> **Action item**: Within the listing below, count the lines that have the string "down". Answer with that number only.

> **Given data**:

◆ ◆ ◆ ◆

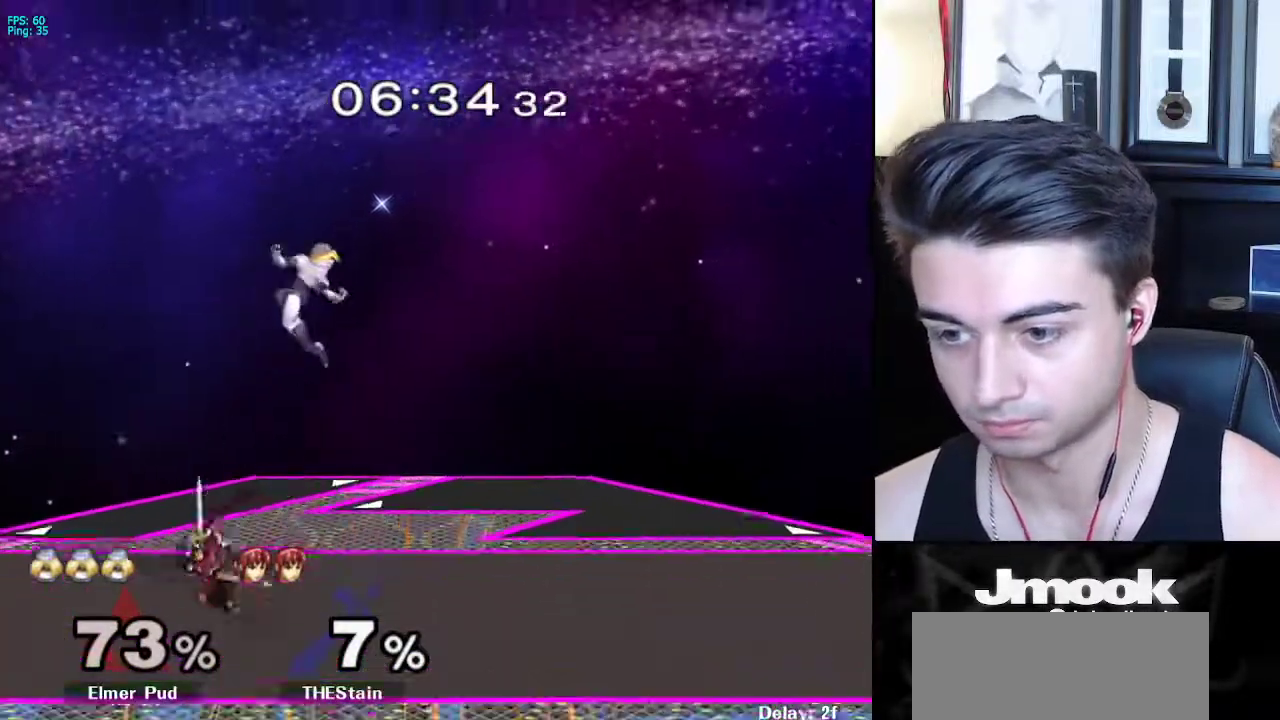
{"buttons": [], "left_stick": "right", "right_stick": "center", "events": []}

◆ ◆ ◆ ◆

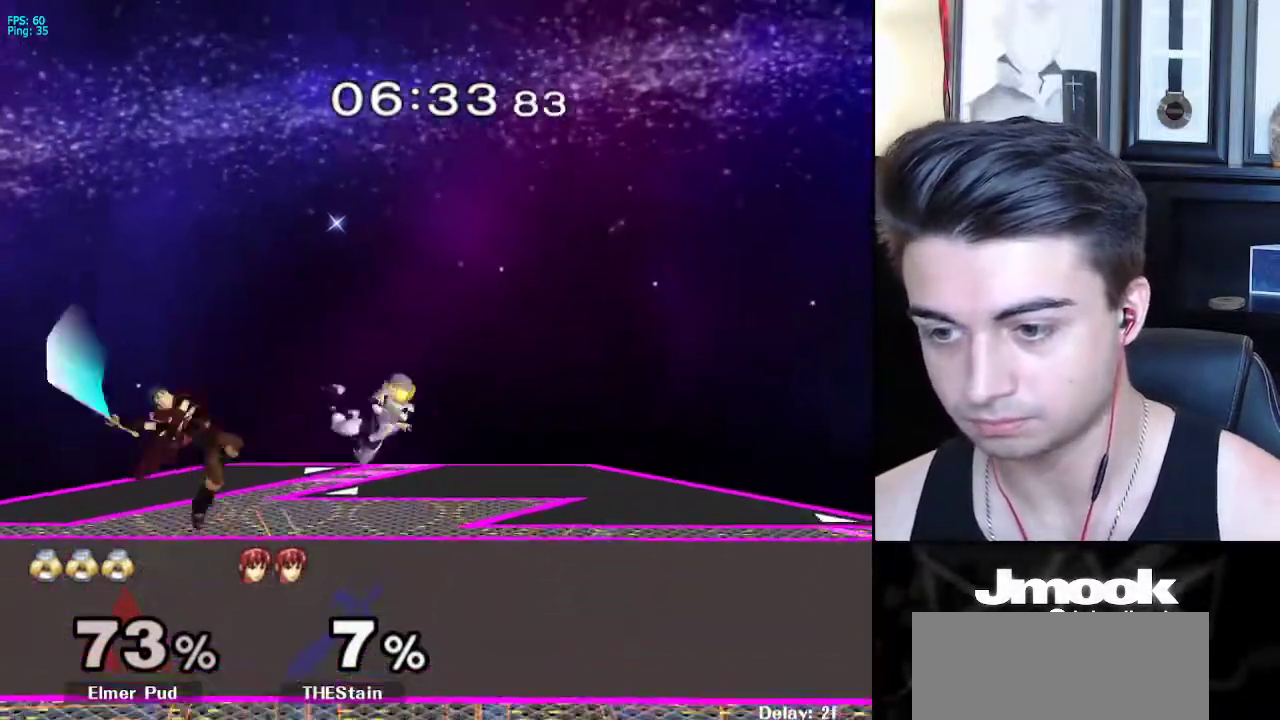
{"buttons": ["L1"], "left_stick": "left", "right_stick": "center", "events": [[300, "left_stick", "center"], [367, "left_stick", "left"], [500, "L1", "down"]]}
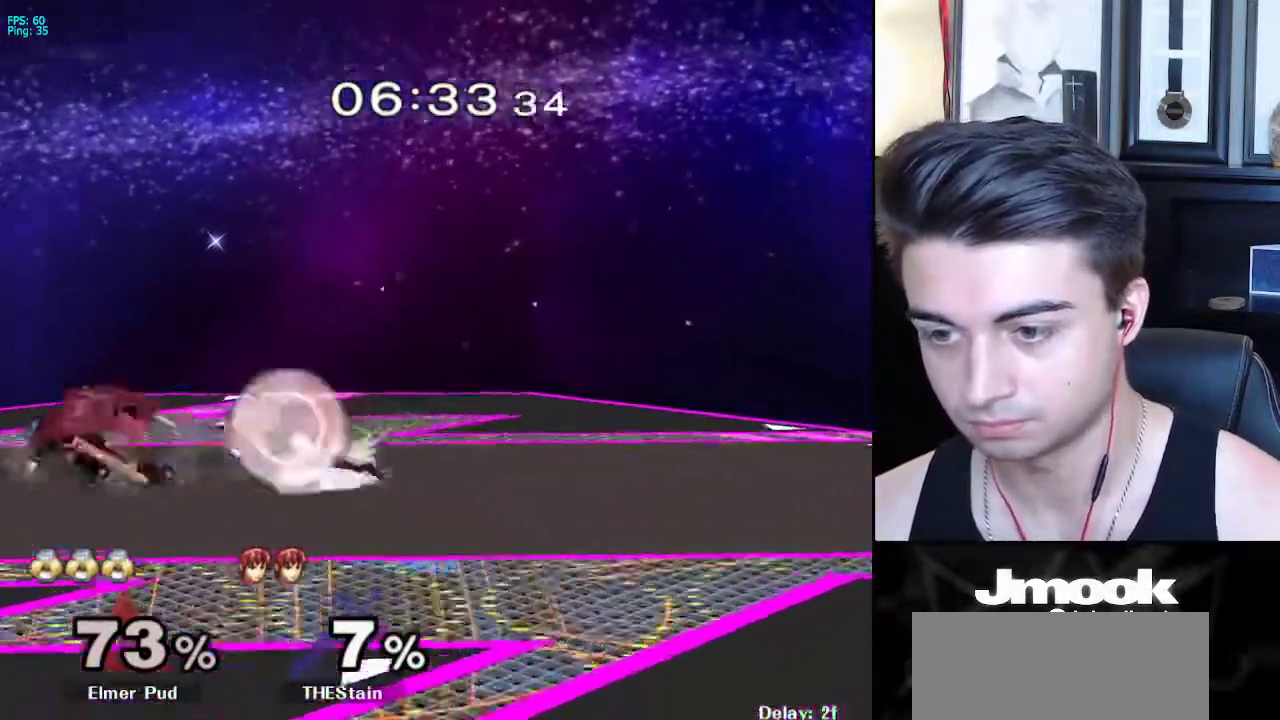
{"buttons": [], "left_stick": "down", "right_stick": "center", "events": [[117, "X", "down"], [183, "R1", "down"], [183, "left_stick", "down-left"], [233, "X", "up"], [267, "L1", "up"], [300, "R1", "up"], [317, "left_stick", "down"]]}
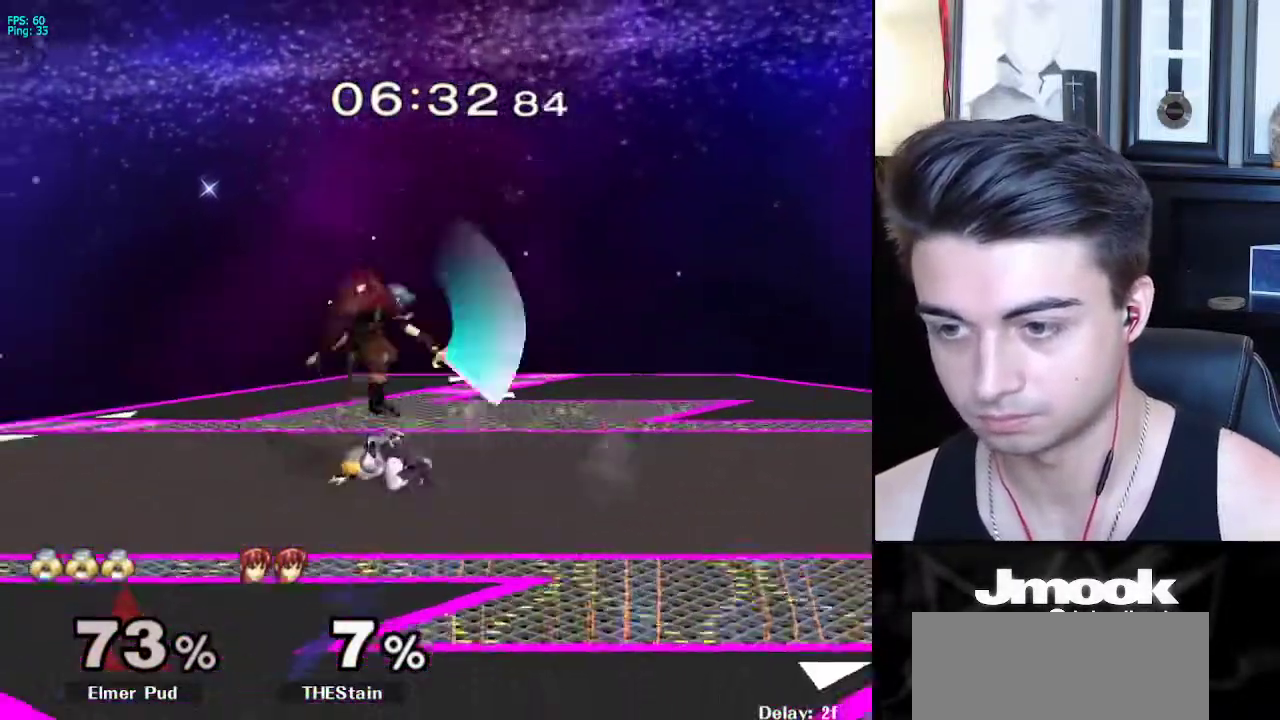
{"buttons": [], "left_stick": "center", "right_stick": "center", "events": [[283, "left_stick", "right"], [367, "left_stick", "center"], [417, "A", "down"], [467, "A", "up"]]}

◆ ◆ ◆ ◆

> **Reply**: 3